The report declares that teacher education needs to be “turned upside down,” with training shifting from a focus on academic preparation and course work and towards clinical practice that's “interwoven with academic content and professional courses.” Those are swell, reasonable sentiments. And I'm all in favor of teacher preparation programs finding cost-effective ways to do less mediocre course work and more quality clinical training. My own teacher prep experience at the Harvard Ed School would've benefited enormously from this kind of shift.
But, the truth is, I don't see much evidence of “seismic” thinking in this report. Nothing in it acknowledges, for example, that, if clinical preparation is the key, it may make sense to increasingly cut colleges and universities out of the preparation equation—and allow sites to use them on an as-needed basis.
The report does usefully note the value of creating new roles when it comes to mentoring and supporting faculty, yet it clings to the ideal of every teacher as jack-of-all-trades. I saw nothing acknowledging that teacher preparation for virtual instructors, online tutors, or Citizens Schools-style “citizen-teachers” might require new notions of specialization, or efforts to transcend one-size-fits-all preparation. Instead, I heard a call for a new “one best” approach to teacher preparation, unfortunately ill-suited for serving educators in new kinds of roles or for supporting more agile, cost-effective staffing models.

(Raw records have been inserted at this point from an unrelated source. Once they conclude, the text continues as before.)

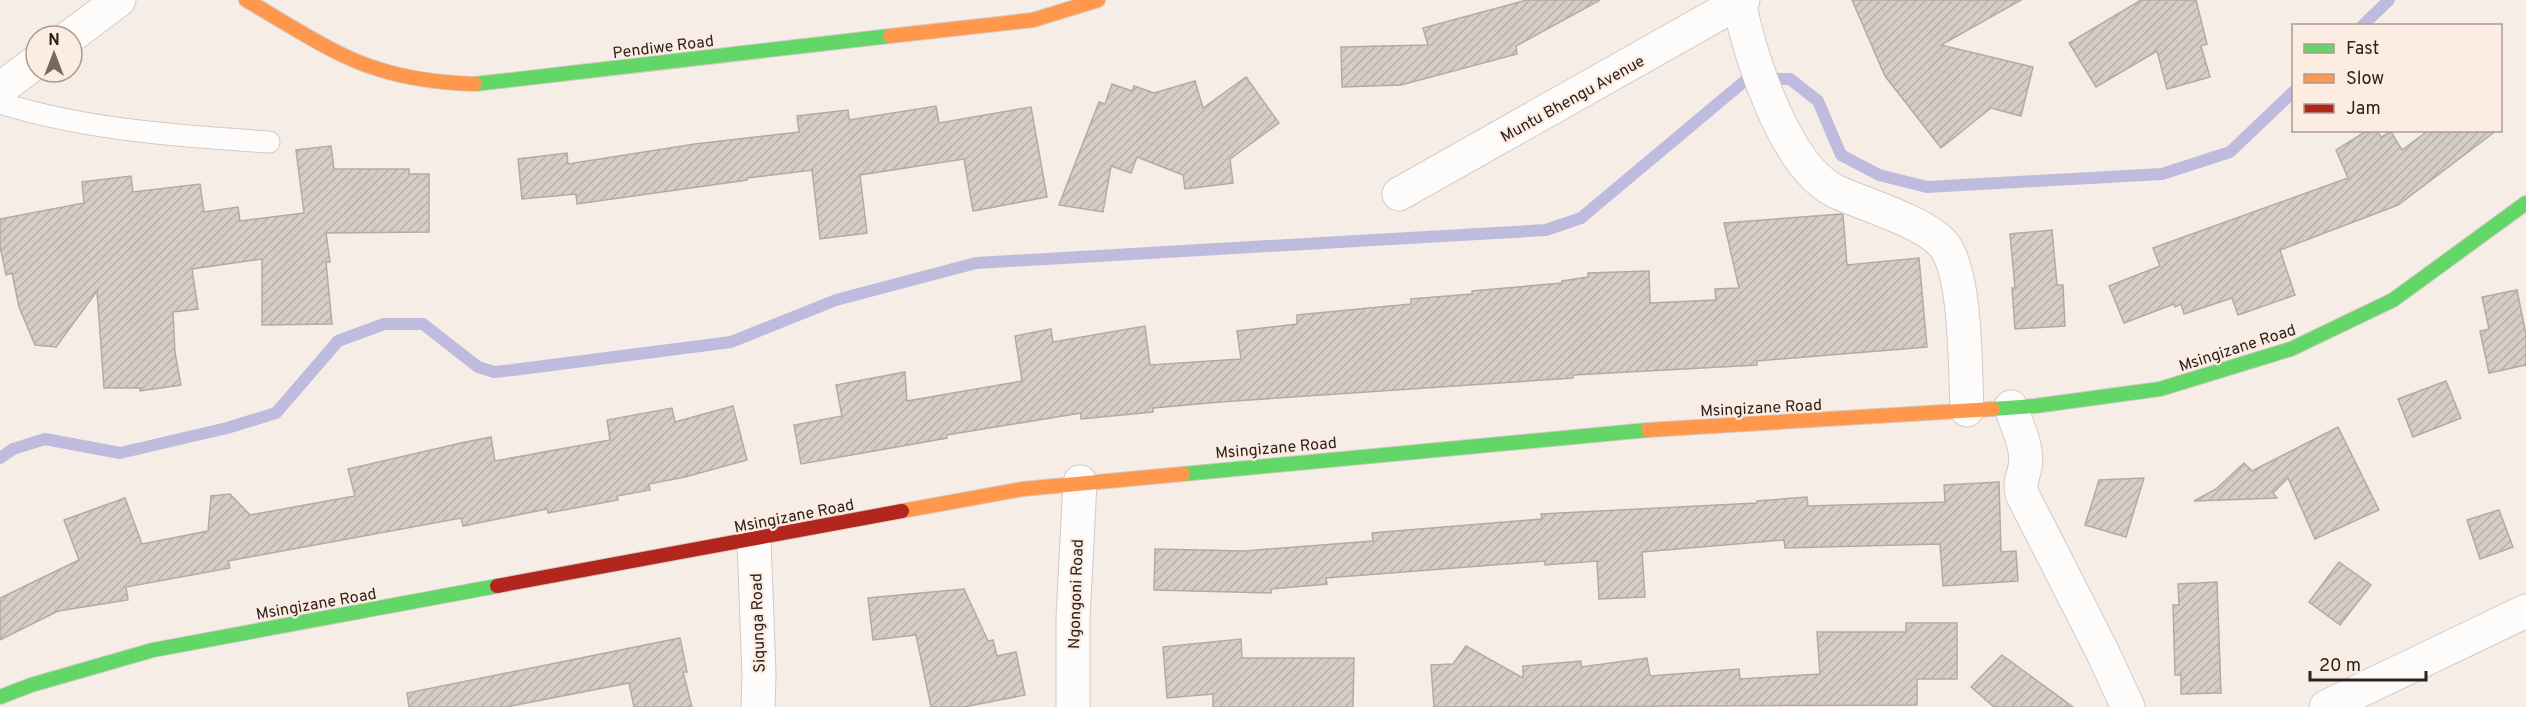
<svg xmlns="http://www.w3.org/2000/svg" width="2526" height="707" font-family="Overpass,sans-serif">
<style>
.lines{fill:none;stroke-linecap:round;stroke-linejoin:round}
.stream{stroke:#bfbbdf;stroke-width:12}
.building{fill:url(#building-hatch);stroke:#b4aaa4;stroke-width:1.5}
.lane-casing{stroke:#d3cac4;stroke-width:23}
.street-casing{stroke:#d3cac4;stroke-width:35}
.fast-casing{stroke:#d3cac4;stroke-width:16}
.slow-casing{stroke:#d3cac4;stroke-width:16}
.jam-casing{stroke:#d3cac4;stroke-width:16}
.lane{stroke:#fefcfb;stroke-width:21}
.street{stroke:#fefcfb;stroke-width:33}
.fast{stroke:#63d668;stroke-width:14}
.slow{stroke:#ff974d;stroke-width:14}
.jam{stroke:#b3261e;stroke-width:14}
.labels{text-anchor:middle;stroke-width:4.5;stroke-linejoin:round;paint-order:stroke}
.street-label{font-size:16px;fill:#2d221c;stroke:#fdece1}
</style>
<defs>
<pattern id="building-hatch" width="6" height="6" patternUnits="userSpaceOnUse" patternTransform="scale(1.5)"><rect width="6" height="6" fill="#d7cdc7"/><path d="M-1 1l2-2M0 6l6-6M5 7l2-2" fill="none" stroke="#b9b0aa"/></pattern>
</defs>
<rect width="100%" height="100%" fill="#f7ede7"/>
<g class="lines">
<!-- stream -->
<g class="stream">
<path d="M2362,26L2389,0"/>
<path d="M0,458L13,449L45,439L120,453L227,428L276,413L338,341L384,324H423L478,367L494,372L513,370L731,342L836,300L976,263L1546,230L1581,218L1747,79H1790L1818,101L1841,155L1879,175L1927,187L2162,174L2230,152L2294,91"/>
</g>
</g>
<!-- building -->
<g class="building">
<path d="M1527,0H1600L1516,46L1517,54L1401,85L1342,87L1341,47L1428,45L1423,28Z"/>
<path d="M1852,0H2021L1941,45L2033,67L2021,116L1991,108L1941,148L1885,76Z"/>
<path d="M2141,0H2196L2207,44L2201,46L2210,77L2167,89L2157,51L2096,87L2069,43Z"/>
<path d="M1246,77L1279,123L1230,159L1233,183L1185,189L1183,175L1137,157L1131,173L1111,166L1103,212L1059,205L1099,102L1105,104L1112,84L1132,91L1134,86L1154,93L1195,81L1203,108Z"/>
<path d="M936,106L939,123L1031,107L1047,197L973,211L964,159L860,175L867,233L820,239L812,170L747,178V180L577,204L576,194L522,199L518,159L567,153L568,164L695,144L799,132L797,116L848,110L849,120Z"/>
<path d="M2368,130H2377L2381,137L2391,132L2402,150L2429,130H2497L2398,205L2280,250L2295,295L2238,315L2232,298L2184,314L2181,304L2175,307L2174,304L2124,323L2109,286L2160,266L2153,248L2348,178L2336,150Z"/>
<path d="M331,146L334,169H409V174H429V232L326,233L330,262H326L332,324L262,325V259L192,269L198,309L173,312L175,353L181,385L140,391V388H104L97,291L56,347L35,345L19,307L12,273L6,275L0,246V219L84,203L82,182L131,176L133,192L200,184L204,212L238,207L240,221L304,213L296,150Z"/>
<path d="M1841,214L1843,215L1847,265L1919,258L1927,347L1757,361V365L1573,375V378L1220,402L1153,408V412L1081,419V413L947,435V438L801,464L794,425L842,416L836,385L905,372L907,401L1022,381L1015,336L1051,329L1053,342L1145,326L1150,365L1241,359L1237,331L1297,324V315L1411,304V299L1472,294V291L1562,283V281L1588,277V273L1649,271L1650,303L1716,300L1715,289L1739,288L1724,223Z"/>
<path d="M2052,230L2057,285H2063L2065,326L2015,329L2012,288H2015L2010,234Z"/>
<path d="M2517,290L2526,335V365L2489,373L2480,331L2489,329L2482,297Z"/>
<path d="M2446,381L2461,418L2413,437L2398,399Z"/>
<path d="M733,406L747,460L685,477L649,484L650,490L617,496L618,500L548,513L547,509L463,526L461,518L228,561L230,568L126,587L128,600L58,611L0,640V598L79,560L64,520L125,498L142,544L208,531L211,496L230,494L250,515L355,496L348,469L461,443L491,437L495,461L610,440L607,420L672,408L675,422Z"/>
<path d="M2338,427L2379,510L2315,539L2288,478L2273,493L2277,498L2194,501L2216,489L2244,463L2252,471Z"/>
<path d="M2144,478L2126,537L2085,525L2099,480Z"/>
<path d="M1999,482L2001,552L2016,551L2018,581L1943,586L1940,544L1785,548L1784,540L1642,552L1645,597L1599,599L1597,561L1545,565V561L1326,578L1327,584L1271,589V593L1154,590L1155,549L1244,551L1373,541L1372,533L1542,519L1541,514L1757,503V501L1807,497L1808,506L1945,502L1944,485Z"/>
<path d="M2499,510L2513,547L2480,559L2467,520Z"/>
<path d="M2339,562L2371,585L2340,625L2309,602Z"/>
<path d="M2217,582L2221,693L2181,694V675H2175L2173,605H2179L2178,584Z"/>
<path d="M964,589L988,641L993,640L997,656L1016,652L1025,695L964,707H931L916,635L873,640L868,598Z"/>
<path d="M1906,623H1957V679H1917V705L1434,707L1431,665L1453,664L1466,646L1523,678V666L1581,661V667L1647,658L1650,676L1739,669L1740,679L1820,674L1817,632H1906Z"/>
<path d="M680,638L687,672H683L692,707H634L629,683L506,707H409L407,693Z"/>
<path d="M1241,639L1242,658H1354L1353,707H1213V694L1167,698L1163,647Z"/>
<path d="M2002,655L2073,707H1994L1971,687Z"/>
</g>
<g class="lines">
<!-- lane casing -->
<g class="lane-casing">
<path id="lane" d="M0,103C87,130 179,136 269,142"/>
</g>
<!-- street casing -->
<g class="street-casing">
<g id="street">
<path d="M1739,2C1750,56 1785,168 1837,192C1866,205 1924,222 1943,244C1967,271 1965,373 1967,410"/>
<path d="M71,36L119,0"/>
<path d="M0,89L36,62"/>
<path d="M1399,194L1743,0"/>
<path d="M2011,407C2016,424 2029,448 2025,467C2023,479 2019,480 2022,494L2102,651L2128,707"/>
<path d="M754,539L759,675L758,707"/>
<path d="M1073,707V619L1080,482"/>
<path d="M2326,707L2526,611"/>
</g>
</g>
<!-- fast casing -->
<g class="fast-casing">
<g id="fast">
<path d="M475,84L890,36"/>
<path d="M1993,409L2035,406L2160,389L2291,349L2393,300L2526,203"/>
<path d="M1183,474L1648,430"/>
<path d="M0,697L31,685L153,650L497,586"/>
</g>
</g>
<!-- slow casing -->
<g class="slow-casing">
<g id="slow">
<path d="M246,0C285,22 336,57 378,69C409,79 442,83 475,84"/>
<path d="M890,36L1033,20L1098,0"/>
<path d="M1648,430L1993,409"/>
<path d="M902,511L1023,489L1183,474"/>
</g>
</g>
<!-- jam casing -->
<g class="jam-casing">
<path id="jam" d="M497,586L902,511"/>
</g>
<!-- lane -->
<use href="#lane" class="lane"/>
<!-- street -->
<use href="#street" class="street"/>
<!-- fast -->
<use href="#fast" class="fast"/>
<!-- slow -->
<use href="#slow" class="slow"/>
<!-- jam -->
<use href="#jam" class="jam"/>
</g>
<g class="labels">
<!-- street labels -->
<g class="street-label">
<text transform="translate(663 46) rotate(-7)" y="6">Pendiwe Road</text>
<text transform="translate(1572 98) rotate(-29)" y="6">Muntu Bhengu Avenue</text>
<text transform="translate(2237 347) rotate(-18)" y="6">Msingizane Road</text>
<text transform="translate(1761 407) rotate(-3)" y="6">Msingizane Road</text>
<text transform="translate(1276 447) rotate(-5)" y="6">Msingizane Road</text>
<text transform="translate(794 515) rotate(-11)" y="6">Msingizane Road</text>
<text transform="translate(1075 594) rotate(-88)" y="6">Ngongoni Road</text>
<text transform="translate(316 603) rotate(-10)" y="6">Msingizane Road</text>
<text transform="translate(757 623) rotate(-92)" y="6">Siqunga Road</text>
</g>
</g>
<!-- legend -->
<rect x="2292" y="24" width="210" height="108" fill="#fdece1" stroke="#aa9b92" stroke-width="1.5"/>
<rect x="2304" y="44" width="30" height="9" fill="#63d668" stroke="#aa9b92" stroke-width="1.5"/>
<text x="2346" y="54" font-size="18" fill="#2d221c">Fast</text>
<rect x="2304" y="74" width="30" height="9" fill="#ff974d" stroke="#aa9b92" stroke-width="1.5"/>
<text x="2346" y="84" font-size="18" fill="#2d221c">Slow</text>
<rect x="2304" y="104" width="30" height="9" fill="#b3261e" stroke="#aa9b92" stroke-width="1.5"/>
<text x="2346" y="114" font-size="18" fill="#2d221c">Jam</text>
<!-- north arrow -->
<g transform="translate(54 54)"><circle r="28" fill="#fdece1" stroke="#aa9b92" stroke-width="1.5"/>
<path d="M0-4.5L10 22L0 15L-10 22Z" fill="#746963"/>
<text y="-9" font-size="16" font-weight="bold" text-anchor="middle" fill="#2d221c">N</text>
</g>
<!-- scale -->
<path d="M2310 671v9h116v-9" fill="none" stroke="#2d221c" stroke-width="3"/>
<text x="2319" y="671" font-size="18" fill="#2d221c" stroke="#fdece1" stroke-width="4.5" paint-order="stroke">20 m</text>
</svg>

Meanwhile, crucial “implementation” challenges—like recruiting enough good classroom mentors or finding sufficiently qualified university supervisors—go unaddressed. The report doesn’t explain how to ensure that large-scale clinical programs won’t merely be diluted versions of today’s boutique efforts, bringing to mind far too many previous “seismic” edu-reforms that proved to be little more than fads. As someone who spent five years supervising student teachers, I’ve seen a whole lot of pretty awful practice-oriented teacher preparation. It’s not clear to me from this report how preparation programs can be counted on to guard against that or keep their “clinical” training from simply meaning that their students are wasting time in K-12 schools instead of on college campuses.
Finally, illustrating the ways in which the new budgetary picture still hasn't sunk in, the report ducks like crazy when it comes to “hard choices and cost implications.” In the worst tradition of mealy-mouthed consensus-style reportese, the panel says its vision “will require reallocation of resources and making hard choices about institutional priorities.” It acknowledges that “clinically based programs may cost more per candidate than current programs” but then simply asserts that they “will be more cost-effective by yielding educators who enter the field ready to teach.” The evidence for this assertion is, to be generous, lacking. In the current fiscal climate, to call for new outlays without proposing offsetting savings—or even giving some broad estimates of the anticipated costs—shows a troubling tone-deafness to the fiscal situation.
I’m going to be real curious to see how the eight states that signed onto the NCATE proposal—California, Colorado, Louisiana, Maryland, New York, Ohio, Oregon, and Tennessee—move forward. And I hope that this well-intentioned effort proves more transformative than I suspect. But that’s not the way I'd bet.